** DATA PROVIDED follows **

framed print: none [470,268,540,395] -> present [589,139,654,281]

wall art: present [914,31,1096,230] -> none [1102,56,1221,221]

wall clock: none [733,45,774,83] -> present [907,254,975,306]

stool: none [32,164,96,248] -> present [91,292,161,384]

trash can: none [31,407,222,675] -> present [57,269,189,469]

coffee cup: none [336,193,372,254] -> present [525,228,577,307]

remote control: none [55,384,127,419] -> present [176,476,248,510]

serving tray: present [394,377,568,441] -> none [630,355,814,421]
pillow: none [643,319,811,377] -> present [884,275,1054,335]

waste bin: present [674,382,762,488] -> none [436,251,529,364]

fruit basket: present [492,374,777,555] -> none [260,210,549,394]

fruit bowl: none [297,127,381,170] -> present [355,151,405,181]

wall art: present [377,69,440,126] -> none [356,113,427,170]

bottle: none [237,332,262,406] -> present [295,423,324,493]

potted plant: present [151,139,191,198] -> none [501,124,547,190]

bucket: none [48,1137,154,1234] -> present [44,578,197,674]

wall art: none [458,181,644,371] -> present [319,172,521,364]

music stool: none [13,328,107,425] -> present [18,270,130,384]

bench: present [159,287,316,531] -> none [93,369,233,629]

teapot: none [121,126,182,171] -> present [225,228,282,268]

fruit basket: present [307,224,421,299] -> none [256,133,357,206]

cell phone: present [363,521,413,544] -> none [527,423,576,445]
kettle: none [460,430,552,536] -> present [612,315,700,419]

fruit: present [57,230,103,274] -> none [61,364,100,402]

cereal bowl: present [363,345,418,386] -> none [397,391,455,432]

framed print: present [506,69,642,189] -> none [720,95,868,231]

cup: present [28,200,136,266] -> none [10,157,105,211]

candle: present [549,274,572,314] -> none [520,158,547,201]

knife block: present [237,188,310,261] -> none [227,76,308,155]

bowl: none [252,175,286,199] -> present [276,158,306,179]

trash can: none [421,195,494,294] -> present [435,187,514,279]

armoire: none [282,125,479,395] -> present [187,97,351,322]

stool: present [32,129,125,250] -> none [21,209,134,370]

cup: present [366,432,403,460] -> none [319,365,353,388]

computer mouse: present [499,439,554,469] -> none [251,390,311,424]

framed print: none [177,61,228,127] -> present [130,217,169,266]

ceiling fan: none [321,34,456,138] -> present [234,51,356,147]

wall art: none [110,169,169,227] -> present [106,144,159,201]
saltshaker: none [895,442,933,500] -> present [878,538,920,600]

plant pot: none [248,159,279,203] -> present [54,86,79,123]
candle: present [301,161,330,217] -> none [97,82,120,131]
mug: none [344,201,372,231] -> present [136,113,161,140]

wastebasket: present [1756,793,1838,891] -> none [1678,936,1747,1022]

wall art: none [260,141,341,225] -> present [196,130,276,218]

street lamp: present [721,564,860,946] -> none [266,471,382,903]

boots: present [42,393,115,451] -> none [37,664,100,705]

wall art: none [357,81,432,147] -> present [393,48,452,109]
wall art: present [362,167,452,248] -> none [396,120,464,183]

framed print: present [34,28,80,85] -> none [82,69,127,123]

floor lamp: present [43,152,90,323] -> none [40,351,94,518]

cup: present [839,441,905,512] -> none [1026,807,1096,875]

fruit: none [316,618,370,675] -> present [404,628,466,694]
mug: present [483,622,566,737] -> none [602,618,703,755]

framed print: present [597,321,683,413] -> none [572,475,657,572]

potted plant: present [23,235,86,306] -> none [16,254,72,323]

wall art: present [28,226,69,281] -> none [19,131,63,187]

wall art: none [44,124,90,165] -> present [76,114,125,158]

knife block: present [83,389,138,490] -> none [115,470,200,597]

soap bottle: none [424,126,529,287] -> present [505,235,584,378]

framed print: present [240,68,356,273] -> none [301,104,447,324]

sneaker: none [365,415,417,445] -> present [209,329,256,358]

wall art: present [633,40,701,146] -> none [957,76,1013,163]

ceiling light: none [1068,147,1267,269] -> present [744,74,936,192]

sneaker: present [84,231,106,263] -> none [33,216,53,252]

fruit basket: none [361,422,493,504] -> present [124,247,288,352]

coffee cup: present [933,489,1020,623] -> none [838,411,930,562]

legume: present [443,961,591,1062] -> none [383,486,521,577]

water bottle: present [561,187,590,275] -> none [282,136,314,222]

** End of DATA PROVIDED **

Once the listing above has been read, restate it exactly.

framed print: none [470,268,540,395] -> present [589,139,654,281]

wall art: present [914,31,1096,230] -> none [1102,56,1221,221]

wall clock: none [733,45,774,83] -> present [907,254,975,306]

stool: none [32,164,96,248] -> present [91,292,161,384]

trash can: none [31,407,222,675] -> present [57,269,189,469]

coffee cup: none [336,193,372,254] -> present [525,228,577,307]

remote control: none [55,384,127,419] -> present [176,476,248,510]

serving tray: present [394,377,568,441] -> none [630,355,814,421]
pillow: none [643,319,811,377] -> present [884,275,1054,335]

waste bin: present [674,382,762,488] -> none [436,251,529,364]

fruit basket: present [492,374,777,555] -> none [260,210,549,394]

fruit bowl: none [297,127,381,170] -> present [355,151,405,181]

wall art: present [377,69,440,126] -> none [356,113,427,170]

bottle: none [237,332,262,406] -> present [295,423,324,493]

potted plant: present [151,139,191,198] -> none [501,124,547,190]

bucket: none [48,1137,154,1234] -> present [44,578,197,674]

wall art: none [458,181,644,371] -> present [319,172,521,364]

music stool: none [13,328,107,425] -> present [18,270,130,384]

bench: present [159,287,316,531] -> none [93,369,233,629]

teapot: none [121,126,182,171] -> present [225,228,282,268]

fruit basket: present [307,224,421,299] -> none [256,133,357,206]

cell phone: present [363,521,413,544] -> none [527,423,576,445]
kettle: none [460,430,552,536] -> present [612,315,700,419]

fruit: present [57,230,103,274] -> none [61,364,100,402]

cereal bowl: present [363,345,418,386] -> none [397,391,455,432]

framed print: present [506,69,642,189] -> none [720,95,868,231]

cup: present [28,200,136,266] -> none [10,157,105,211]

candle: present [549,274,572,314] -> none [520,158,547,201]

knife block: present [237,188,310,261] -> none [227,76,308,155]

bowl: none [252,175,286,199] -> present [276,158,306,179]

trash can: none [421,195,494,294] -> present [435,187,514,279]

armoire: none [282,125,479,395] -> present [187,97,351,322]

stool: present [32,129,125,250] -> none [21,209,134,370]

cup: present [366,432,403,460] -> none [319,365,353,388]

computer mouse: present [499,439,554,469] -> none [251,390,311,424]

framed print: none [177,61,228,127] -> present [130,217,169,266]

ceiling fan: none [321,34,456,138] -> present [234,51,356,147]

wall art: none [110,169,169,227] -> present [106,144,159,201]
saltshaker: none [895,442,933,500] -> present [878,538,920,600]

plant pot: none [248,159,279,203] -> present [54,86,79,123]
candle: present [301,161,330,217] -> none [97,82,120,131]
mug: none [344,201,372,231] -> present [136,113,161,140]

wastebasket: present [1756,793,1838,891] -> none [1678,936,1747,1022]

wall art: none [260,141,341,225] -> present [196,130,276,218]

street lamp: present [721,564,860,946] -> none [266,471,382,903]

boots: present [42,393,115,451] -> none [37,664,100,705]

wall art: none [357,81,432,147] -> present [393,48,452,109]
wall art: present [362,167,452,248] -> none [396,120,464,183]

framed print: present [34,28,80,85] -> none [82,69,127,123]

floor lamp: present [43,152,90,323] -> none [40,351,94,518]

cup: present [839,441,905,512] -> none [1026,807,1096,875]

fruit: none [316,618,370,675] -> present [404,628,466,694]
mug: present [483,622,566,737] -> none [602,618,703,755]

framed print: present [597,321,683,413] -> none [572,475,657,572]

potted plant: present [23,235,86,306] -> none [16,254,72,323]

wall art: present [28,226,69,281] -> none [19,131,63,187]

wall art: none [44,124,90,165] -> present [76,114,125,158]

knife block: present [83,389,138,490] -> none [115,470,200,597]

soap bottle: none [424,126,529,287] -> present [505,235,584,378]

framed print: present [240,68,356,273] -> none [301,104,447,324]

sneaker: none [365,415,417,445] -> present [209,329,256,358]

wall art: present [633,40,701,146] -> none [957,76,1013,163]

ceiling light: none [1068,147,1267,269] -> present [744,74,936,192]

sneaker: present [84,231,106,263] -> none [33,216,53,252]

fruit basket: none [361,422,493,504] -> present [124,247,288,352]

coffee cup: present [933,489,1020,623] -> none [838,411,930,562]

legume: present [443,961,591,1062] -> none [383,486,521,577]

water bottle: present [561,187,590,275] -> none [282,136,314,222]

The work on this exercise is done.